Das Parlament stimmte dem Voranschlag ohne Gegenstimmen zu und nutzte die Debatte zu einer allgemeinen Aussprache über die zukünftige Eisenbahnpolitik. Von der Mehrheit der Votanten wurden die Sorgen des Bundesrates über die Verschlechterung der Finanzlage der SBB geteilt und dessen Uberlegungen in bezug auf Gegenmassnahmen gutgeheissen. Der Ständerat überwies gegen die Stimmen der Sozialdemokraten ein Postulat seiner Verkehrskommission, das den Bundesrat aufforderte, unverzüglich ein Programm für Rationalisierungen bei den Bundesbahnen ausarbeiten zu lassen. Zudem verlangte das Postulat eine Überprüfung der Führungsstrukturen der SBB sowie der Kompetenzausscheidungen zwischen dem Regiebetrieb, dem EVED und dem Parlament. Im Nationalrat war der Tenor ähnlich, wobei allerdings von seiten der Linken und Grünen Widerstand gegen die in Aussicht gestellten Tariferhöhungen und Rationalisierungsmassnahmen angemeldet wurde. Ein Nichteintretensantrag Fetz (poch, BS) fand jedoch keine Mehrheit
[68].
Mit dem
Leistungsauftrag 1987 ist dem Bund namentlich im Bereich der gemeinwirtschaftlichen Leistungen eine Führungsrolle zugewiesen und den SBB mehr unternehmerische Freiheit zugestanden worden. Mit einer auf den 1. August in Kraft gesetzten neuen Verordnung hat der Bundesrat die dadurch notwendig gewordene klarere Kompetenzausscheidung zwischen SBB und EVED — welche auch im erwähnten Postulat des Ständerats verlangt wurde — vorgenommen
[69].
[66] SBB, Geschäftsbericht 1988, Bern 1989; BBl, 1989, II, S. 237 ff. Siehe auch Presse vom 24.2.89; wf, Dok., 22, 29.5.89; Gesch.ber. 1988, S. 395 f. (Tarife im Güterverkehr). Zur Genehmigung der Rechnung 1987 durch das Parlament siehe Amtl. Bull. StR, 1988, S. 272 f.; Amtl. Bull. NR, 1988, S. 768 ff.; BBl, 1988, lI, S. 1163; vgl. auch SPJ 1987, S. 149 f.

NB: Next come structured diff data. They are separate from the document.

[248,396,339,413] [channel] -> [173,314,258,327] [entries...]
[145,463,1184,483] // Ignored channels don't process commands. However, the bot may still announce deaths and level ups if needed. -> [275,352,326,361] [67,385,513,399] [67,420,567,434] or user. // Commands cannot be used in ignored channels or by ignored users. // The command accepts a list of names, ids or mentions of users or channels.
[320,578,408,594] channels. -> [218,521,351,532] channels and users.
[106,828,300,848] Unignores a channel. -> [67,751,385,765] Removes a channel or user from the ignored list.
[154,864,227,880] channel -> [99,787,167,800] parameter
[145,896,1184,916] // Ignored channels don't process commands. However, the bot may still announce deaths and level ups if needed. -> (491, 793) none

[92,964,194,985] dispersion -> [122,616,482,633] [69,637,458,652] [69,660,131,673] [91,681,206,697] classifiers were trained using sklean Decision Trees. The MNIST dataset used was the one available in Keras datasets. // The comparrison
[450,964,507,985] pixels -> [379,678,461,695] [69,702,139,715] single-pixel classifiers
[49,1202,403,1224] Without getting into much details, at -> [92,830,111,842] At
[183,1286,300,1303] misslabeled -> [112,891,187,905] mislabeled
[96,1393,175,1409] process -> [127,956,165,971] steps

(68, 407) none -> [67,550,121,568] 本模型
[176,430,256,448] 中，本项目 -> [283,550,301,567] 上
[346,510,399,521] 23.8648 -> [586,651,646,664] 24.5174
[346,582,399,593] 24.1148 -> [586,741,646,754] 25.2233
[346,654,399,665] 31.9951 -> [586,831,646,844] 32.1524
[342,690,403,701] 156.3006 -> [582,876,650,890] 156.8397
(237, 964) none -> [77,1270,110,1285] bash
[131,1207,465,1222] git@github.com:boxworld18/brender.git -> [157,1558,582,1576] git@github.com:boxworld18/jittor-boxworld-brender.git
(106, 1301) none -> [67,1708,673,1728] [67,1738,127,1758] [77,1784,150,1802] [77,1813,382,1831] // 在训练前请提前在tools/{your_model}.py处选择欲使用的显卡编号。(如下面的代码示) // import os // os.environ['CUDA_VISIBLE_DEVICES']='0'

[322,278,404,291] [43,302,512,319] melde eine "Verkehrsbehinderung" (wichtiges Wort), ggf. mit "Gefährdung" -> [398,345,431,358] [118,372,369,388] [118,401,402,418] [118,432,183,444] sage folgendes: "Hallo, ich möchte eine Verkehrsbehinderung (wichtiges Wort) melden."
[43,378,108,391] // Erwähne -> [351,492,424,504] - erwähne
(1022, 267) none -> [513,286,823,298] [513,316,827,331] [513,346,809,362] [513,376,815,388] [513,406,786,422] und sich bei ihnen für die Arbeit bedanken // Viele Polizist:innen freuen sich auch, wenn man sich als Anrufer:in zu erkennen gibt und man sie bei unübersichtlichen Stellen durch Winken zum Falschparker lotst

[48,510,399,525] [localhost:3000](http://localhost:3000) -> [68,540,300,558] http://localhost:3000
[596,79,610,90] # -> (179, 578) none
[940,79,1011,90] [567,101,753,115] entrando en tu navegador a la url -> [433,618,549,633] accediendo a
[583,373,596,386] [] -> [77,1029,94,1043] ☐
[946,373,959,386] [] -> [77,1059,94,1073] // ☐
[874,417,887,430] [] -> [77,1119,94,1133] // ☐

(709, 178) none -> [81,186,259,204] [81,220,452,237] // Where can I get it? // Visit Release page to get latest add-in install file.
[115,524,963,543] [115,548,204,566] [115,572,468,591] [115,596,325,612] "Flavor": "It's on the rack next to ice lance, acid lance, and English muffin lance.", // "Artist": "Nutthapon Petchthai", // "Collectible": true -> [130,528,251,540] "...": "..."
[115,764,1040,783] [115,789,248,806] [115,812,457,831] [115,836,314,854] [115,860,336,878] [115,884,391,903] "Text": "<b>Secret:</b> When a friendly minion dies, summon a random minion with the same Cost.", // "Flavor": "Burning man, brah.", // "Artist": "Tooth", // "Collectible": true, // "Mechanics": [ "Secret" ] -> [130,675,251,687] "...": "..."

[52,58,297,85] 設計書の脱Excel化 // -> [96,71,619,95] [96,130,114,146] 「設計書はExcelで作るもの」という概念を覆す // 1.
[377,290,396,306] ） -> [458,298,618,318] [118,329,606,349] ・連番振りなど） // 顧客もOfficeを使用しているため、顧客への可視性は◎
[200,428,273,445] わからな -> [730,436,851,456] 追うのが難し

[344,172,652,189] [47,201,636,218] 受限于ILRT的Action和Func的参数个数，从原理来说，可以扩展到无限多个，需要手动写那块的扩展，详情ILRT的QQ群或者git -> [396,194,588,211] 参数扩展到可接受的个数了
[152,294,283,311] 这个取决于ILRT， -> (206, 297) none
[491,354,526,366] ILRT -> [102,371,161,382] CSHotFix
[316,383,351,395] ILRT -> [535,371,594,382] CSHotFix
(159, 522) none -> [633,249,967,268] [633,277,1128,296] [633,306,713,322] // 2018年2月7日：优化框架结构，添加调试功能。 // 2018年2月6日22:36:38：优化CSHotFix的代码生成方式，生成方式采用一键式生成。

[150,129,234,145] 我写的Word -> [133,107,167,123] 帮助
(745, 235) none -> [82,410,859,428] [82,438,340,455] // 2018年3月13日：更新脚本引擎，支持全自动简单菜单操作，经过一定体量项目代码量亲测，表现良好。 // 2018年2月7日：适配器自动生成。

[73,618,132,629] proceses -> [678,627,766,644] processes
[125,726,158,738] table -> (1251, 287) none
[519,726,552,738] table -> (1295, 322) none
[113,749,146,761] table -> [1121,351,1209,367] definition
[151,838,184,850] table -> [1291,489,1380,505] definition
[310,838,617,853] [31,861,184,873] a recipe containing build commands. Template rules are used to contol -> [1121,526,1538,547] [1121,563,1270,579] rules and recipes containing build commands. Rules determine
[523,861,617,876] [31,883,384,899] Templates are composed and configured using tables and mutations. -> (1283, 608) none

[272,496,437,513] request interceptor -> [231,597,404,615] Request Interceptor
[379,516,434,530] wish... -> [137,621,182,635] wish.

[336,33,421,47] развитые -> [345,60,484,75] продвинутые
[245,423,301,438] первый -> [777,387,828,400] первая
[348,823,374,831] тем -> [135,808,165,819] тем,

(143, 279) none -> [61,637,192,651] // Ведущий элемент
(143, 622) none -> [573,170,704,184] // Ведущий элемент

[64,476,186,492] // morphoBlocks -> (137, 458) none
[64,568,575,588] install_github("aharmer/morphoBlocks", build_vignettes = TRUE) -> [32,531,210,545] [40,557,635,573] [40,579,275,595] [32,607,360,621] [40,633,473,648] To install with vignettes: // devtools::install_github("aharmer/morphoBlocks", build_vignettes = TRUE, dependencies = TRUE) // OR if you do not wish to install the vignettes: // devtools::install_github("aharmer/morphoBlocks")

[67] BBl, 1988, III, S. 1209 ff.; Presse vom 27.10.88; SHZ, 10.11.88; wf, Dok., 47, 21.11.88. Zu den für 1989 angekündigten Tariferhöhungen siehe TA, 30.8.88. Siehe auch BaZ, 7.12.88 (Interview mit BR Ogi).
[68] Amtl. Bull. StR, 1988, S. 791 ff. und 800 (Postulat); Amtl. Bull. NR, 1988, S. 1674 ff.; BBl, 1988, III, S. 1505 f. Siehe auch Presse vom 2.12. und 7.12.88.
[69] AS, 1988, S. 1223 ff.; vgl. Gesch.ber. 1988, S. 392.